This article was originally published in BU Today on July 24, 2020. By Joel Brown
In 2024, a custodian gives a young woman access to MIT’s Great Dome so she can scatter her professor father’s ashes during the July 4 Boston Pops concert on the Esplanade. In 2025, a Revolutionary War reenactor finds himself moved once again by the drama at Concord’s North Bridge. And in spring 2022, a first date unfolds in the shadow of the Robert Gould Shaw and 54th Regiment Memorial on the edge of Boston Common.
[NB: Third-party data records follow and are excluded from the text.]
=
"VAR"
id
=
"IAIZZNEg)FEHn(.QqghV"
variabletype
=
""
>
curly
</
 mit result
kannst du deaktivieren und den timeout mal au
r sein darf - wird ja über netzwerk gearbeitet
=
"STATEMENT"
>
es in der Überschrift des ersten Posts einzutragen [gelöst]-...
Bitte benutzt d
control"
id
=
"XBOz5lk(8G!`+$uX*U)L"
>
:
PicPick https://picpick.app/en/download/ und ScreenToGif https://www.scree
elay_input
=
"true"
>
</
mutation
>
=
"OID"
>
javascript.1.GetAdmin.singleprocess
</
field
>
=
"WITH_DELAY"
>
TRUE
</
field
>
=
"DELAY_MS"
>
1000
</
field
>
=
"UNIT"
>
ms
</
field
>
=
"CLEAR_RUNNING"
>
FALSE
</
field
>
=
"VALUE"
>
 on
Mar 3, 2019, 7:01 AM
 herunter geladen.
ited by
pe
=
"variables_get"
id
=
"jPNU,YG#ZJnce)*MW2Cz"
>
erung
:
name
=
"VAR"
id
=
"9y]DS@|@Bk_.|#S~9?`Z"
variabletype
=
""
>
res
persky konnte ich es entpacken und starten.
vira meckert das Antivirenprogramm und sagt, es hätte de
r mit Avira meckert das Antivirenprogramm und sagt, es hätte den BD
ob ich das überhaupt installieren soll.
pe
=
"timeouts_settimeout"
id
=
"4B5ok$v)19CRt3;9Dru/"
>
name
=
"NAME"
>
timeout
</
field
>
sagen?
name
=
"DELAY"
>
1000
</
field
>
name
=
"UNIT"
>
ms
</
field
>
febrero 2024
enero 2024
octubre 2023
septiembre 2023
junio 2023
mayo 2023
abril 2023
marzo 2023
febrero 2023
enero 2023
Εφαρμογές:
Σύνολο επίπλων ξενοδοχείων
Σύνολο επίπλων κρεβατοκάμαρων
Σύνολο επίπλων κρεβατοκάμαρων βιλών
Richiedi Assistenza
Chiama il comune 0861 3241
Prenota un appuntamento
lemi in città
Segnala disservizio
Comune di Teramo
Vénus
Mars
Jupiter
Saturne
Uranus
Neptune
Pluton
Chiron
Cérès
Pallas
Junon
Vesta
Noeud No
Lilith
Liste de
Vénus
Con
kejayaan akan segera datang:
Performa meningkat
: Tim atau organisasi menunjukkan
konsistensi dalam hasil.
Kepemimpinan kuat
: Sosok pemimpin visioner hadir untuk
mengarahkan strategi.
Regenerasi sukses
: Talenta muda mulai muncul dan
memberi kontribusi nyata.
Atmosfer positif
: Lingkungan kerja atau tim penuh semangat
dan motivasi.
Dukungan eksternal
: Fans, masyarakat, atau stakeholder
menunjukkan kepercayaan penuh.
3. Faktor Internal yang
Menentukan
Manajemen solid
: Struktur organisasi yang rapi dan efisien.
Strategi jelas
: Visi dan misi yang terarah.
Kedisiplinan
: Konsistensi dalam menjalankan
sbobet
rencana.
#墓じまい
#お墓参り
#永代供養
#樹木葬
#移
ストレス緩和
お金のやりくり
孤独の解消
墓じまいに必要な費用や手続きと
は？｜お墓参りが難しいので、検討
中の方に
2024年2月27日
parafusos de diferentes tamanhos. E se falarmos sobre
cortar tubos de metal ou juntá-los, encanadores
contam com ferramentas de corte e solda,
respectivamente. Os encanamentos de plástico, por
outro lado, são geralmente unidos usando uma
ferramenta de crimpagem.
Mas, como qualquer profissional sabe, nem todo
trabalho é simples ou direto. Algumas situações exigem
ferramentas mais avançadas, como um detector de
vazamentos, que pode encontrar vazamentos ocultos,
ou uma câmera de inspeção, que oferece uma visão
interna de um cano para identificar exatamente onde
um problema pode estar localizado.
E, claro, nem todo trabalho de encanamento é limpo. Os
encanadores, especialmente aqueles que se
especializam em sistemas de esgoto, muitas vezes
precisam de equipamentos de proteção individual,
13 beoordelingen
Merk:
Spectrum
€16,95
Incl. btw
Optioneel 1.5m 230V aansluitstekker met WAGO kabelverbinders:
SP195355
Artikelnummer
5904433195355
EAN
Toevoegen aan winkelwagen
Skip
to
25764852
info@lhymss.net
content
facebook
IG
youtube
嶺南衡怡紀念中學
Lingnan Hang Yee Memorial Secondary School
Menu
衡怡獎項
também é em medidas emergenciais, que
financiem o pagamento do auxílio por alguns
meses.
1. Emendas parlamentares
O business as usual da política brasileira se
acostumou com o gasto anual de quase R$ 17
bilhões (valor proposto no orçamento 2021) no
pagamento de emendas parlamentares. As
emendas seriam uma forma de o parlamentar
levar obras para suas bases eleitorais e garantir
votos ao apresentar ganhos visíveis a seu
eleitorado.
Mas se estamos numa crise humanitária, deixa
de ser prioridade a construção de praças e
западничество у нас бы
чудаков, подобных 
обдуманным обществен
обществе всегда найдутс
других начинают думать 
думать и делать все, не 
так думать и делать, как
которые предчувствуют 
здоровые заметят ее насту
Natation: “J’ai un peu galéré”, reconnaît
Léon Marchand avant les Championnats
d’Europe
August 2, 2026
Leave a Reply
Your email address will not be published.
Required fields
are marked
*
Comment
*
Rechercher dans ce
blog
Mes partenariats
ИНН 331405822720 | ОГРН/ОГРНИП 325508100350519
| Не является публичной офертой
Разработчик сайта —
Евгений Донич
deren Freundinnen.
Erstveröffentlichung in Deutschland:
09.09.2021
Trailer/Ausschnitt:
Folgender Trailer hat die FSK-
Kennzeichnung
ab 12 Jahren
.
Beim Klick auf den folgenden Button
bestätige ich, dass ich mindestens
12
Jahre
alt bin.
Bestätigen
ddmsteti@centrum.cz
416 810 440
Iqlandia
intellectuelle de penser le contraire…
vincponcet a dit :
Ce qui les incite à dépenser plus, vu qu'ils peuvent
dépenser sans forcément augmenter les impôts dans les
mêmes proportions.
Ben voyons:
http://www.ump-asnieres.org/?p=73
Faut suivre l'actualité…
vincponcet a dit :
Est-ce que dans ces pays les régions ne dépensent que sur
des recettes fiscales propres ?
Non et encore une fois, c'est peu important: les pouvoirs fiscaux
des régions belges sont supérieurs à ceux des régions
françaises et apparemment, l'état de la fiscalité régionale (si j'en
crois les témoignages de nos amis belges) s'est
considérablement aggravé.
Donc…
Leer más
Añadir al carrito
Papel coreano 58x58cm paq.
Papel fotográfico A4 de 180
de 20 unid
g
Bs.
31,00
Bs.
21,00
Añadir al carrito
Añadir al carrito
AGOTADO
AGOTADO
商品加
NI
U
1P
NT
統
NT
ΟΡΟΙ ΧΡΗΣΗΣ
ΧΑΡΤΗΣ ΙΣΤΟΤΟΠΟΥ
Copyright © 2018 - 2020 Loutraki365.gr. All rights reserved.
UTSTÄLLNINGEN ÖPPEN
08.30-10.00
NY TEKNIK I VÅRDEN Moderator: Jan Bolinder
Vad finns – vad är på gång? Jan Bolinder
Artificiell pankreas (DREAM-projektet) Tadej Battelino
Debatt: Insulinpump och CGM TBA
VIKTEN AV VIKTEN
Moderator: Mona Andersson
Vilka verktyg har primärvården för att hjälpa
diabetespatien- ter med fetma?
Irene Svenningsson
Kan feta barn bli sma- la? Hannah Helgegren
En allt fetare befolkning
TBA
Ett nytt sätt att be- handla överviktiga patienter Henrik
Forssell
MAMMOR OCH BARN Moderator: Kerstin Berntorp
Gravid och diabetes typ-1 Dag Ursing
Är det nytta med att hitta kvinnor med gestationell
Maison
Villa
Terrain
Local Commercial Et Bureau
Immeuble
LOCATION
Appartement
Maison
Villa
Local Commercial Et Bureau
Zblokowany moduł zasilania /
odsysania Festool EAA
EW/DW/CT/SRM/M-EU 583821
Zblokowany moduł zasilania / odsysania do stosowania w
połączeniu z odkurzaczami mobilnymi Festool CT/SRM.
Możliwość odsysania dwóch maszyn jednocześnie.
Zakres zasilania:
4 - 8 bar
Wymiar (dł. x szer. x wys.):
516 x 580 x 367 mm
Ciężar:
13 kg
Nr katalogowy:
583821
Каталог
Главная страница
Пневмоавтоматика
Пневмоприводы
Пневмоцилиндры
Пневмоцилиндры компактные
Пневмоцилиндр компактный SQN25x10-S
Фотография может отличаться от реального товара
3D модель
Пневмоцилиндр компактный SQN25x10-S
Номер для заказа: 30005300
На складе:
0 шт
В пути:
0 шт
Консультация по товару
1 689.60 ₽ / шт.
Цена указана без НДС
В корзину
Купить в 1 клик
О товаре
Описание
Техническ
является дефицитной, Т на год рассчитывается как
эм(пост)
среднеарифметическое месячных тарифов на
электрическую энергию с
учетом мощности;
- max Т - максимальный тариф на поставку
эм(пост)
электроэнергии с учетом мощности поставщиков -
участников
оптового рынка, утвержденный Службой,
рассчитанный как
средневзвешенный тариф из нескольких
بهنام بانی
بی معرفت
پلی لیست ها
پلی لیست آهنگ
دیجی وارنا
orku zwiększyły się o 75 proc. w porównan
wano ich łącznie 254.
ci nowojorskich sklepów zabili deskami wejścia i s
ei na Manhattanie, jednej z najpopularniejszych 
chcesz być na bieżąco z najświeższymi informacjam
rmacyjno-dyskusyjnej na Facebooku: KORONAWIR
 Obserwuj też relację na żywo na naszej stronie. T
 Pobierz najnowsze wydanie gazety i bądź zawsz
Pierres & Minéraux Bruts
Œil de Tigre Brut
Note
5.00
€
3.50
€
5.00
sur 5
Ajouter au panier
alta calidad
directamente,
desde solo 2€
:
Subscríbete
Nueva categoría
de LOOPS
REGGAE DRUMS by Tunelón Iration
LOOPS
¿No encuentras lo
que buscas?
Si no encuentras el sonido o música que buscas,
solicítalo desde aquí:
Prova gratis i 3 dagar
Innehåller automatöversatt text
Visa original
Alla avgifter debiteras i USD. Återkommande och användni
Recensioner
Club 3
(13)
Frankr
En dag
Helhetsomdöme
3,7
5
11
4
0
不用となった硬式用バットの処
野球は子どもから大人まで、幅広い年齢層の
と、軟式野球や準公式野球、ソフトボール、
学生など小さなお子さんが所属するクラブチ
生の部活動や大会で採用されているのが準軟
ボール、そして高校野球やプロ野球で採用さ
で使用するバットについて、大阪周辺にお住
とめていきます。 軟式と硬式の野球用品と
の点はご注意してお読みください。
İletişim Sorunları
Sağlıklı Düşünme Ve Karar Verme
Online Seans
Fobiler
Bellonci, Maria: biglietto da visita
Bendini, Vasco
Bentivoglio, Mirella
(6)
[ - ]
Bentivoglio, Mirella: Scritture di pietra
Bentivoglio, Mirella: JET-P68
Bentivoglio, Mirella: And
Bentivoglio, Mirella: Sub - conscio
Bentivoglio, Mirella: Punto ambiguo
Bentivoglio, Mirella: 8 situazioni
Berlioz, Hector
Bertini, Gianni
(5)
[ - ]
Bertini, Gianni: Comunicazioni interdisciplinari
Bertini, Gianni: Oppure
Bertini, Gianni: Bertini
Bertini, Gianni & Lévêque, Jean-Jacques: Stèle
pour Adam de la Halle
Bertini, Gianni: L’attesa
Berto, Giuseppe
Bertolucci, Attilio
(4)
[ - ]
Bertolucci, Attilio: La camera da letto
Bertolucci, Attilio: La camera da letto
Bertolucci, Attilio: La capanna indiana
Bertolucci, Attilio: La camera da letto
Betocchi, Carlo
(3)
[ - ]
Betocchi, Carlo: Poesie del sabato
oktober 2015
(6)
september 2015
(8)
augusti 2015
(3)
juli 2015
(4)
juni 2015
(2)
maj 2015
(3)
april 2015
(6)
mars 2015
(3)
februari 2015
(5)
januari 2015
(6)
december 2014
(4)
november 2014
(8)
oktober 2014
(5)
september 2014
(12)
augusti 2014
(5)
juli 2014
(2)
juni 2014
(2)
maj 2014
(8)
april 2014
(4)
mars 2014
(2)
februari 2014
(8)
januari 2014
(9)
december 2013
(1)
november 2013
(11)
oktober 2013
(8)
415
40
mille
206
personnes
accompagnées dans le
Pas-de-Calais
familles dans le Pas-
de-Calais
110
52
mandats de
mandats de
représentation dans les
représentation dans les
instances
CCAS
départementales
Theater companies across the country are going virtual these days, with Zoom readings and podcasts filling in for live performances during the coronavirus pandemic. But the Huntington Theatre Company is going back to the future with Dream Boston, a series of short, audio-only original plays that harken back to the days of radio while pulling us forward into a hoped-for post-COVID era.
“These micro-plays are a response to the moment—to theaters being shut down, and wanting to gather to create art with friends and neighbors in a time when we can’t assemble,” says Charles Haugland, the Huntington’s director of new work.
The company has posted 4 of a planned series of at least 10 original plays by local writers, each six or seven minutes long and set in a beloved local landmark. The charge to the playwrights was to bring us into a future when people can once again meet and thrive in the city—to be optimistic about our collective future...

Kirsten Greenidge, a College of Fine Arts associate professor of playwriting and theater arts, did a little rewriting after the setting of her play became a site of protests in Boston. Photo courtesy of Huntington Theatre Company
The 54th in ’22, by Kirsten Greenidge, a College of Fine Arts associate professor of playwriting and theater arts, has the most obvious connection to those events, being set at the Robert Gould Shaw and Massachusetts 54th Regiment Memorial across from the Statehouse, on the edge of Boston Common, in spring 2022. She had already written the piece, about an awkward first date between characters played by Brandon G. Green and Lyndsay Allyn Cox, by the time the protests began, but seeing live TV coverage of protests on that very spot sent her back to the text to address that.
Still, she says, “I wanted to make sure wherever the piece started, that we ended up in a hopeful place.”